The PM asked, "If a mistake has been made, should we not correct?
The land ordinance issued in December exempts projects in defence, rural electrification, rural housing and industrial corridors from the provisions of a law enacted by the UPA government that required the consent of 80% of affected landowners for any acquisition.
It also ended the need for companies to conduct a social impact study for such projects that are seen as imperative to create jobs for some 10 million people who enter the workforce every year.
The ordinance needs the approval of both Houses of Parliament to become law. It will lapse if Parliament does not ratify it this budget session. The BJP is dependent on the Congress to pass bills in the Rajya Sabha, where it does not have the required numbers.
Modi's readiness to accommodate changes came in the wake of heavy resistance from the Opposition as well some of his allies to the land ordinance seen by the industry as business-friendly.
The Prime Minister, who has drawn flak for his silence on controversial communal and divisive remarks by some BJP and Sangh Parivar leaders, said the nation has to work collectively for progress.
Breaking his silence in Parliament, Modi denounced communalism and asserted that his government stood for unity wherein all religions prosper within the framework of the Constitution.

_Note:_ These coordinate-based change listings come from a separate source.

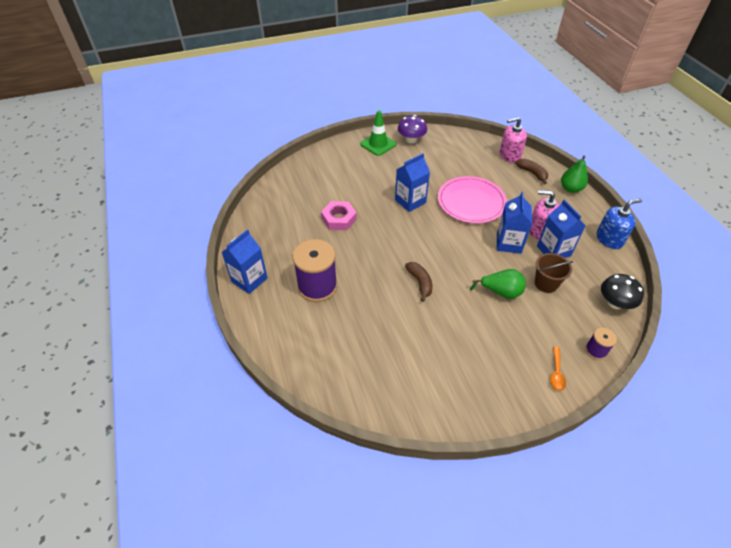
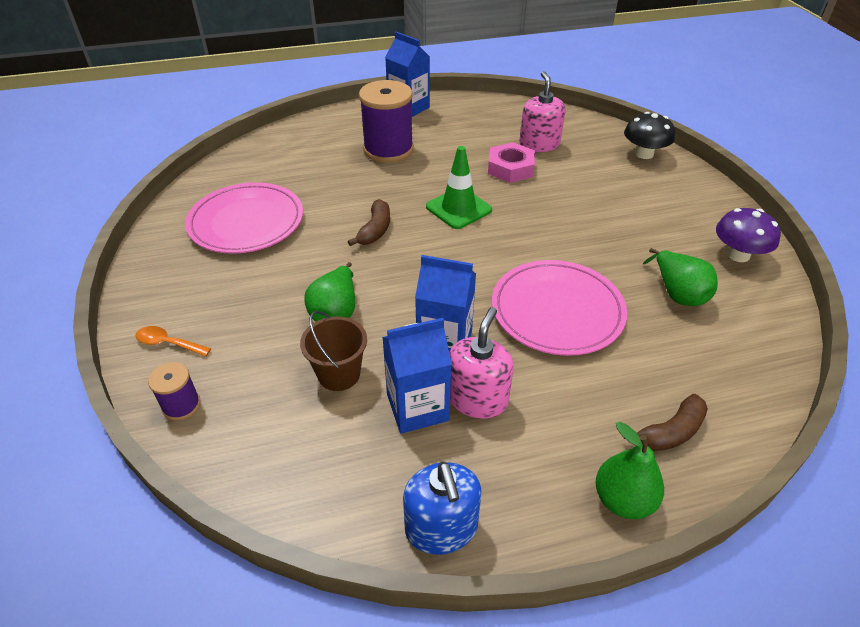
camera: 95 degrees right, 5 degrees down
(378, 144) = (708, 214): green traffic cone -> green traffic cone (458, 208)
(410, 201) = (554, 237): blue carton -> none
(420, 283) = (375, 230): brown banana -> brown banana turned 60 degrees counterclockwise
(425, 361) = (246, 222): none -> pink plate
(446, 162) = (677, 293): none -> green pear
(509, 155) = (732, 403): pink soap dispenser -> pink soap dispenser (539, 144)
(615, 303) = (265, 471): black mushroom -> black mushroom (644, 154)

"My government's only religion is 'India first', my government's only religious book is 'Indian Constitution', our only devotion is 'Bharat Bhakti' and our only prayer is 'welfare of all'," he said.
He asserted that as the Prime Minister, it was his "responsibility" not to allow "anaap shanap (ridiculous)" comments in the name of religion.
"Nobody has the right to discriminate on the basis of religion... "No one has the right to take law into his hands," the Prime Minister said.
"Communalism for political reasons has destroyed the country. Hearts have been broken."
"This nation is full of diversity. We are for unity in diversity, not disunity. All religions should flourish. It is the uniqueness of India because of its Constitution," he said.
NREGA and Congress
Responding to criticism that he was mostly talking about small things, Modi said he believes that "small things are the root cause of big problems".
He took a dig at the Opposition over rumours that MNREGA scheme was being stopped.
"You may say that I do not have wisdom in some areas... But at least I do have some political wisdom...How can I shut down this scheme? ... MNREGA is a living example of your failures," he said, taking a dig at the Congress.
Asserting that MNREGA will continue with "honour and dignity", he said he "will keep beating the drums that you formulated for the poor (the scheme) to force them to continue to dig holes in the ground even after 60 years of independence. You have done good thing by leaving your footprints which people should know."
Modi said he does not wish to claim that whatever has been done was done only in the last nine months, since his government came to power. He said he was ready to give credit to previous governments where due.
"We do not believe that the country was born in 1947, it has been there for thousands of years. Ideologies come and go. Governments come and go. Nations are built from their philosophies. India's basic ideology is the welfare of all," he said.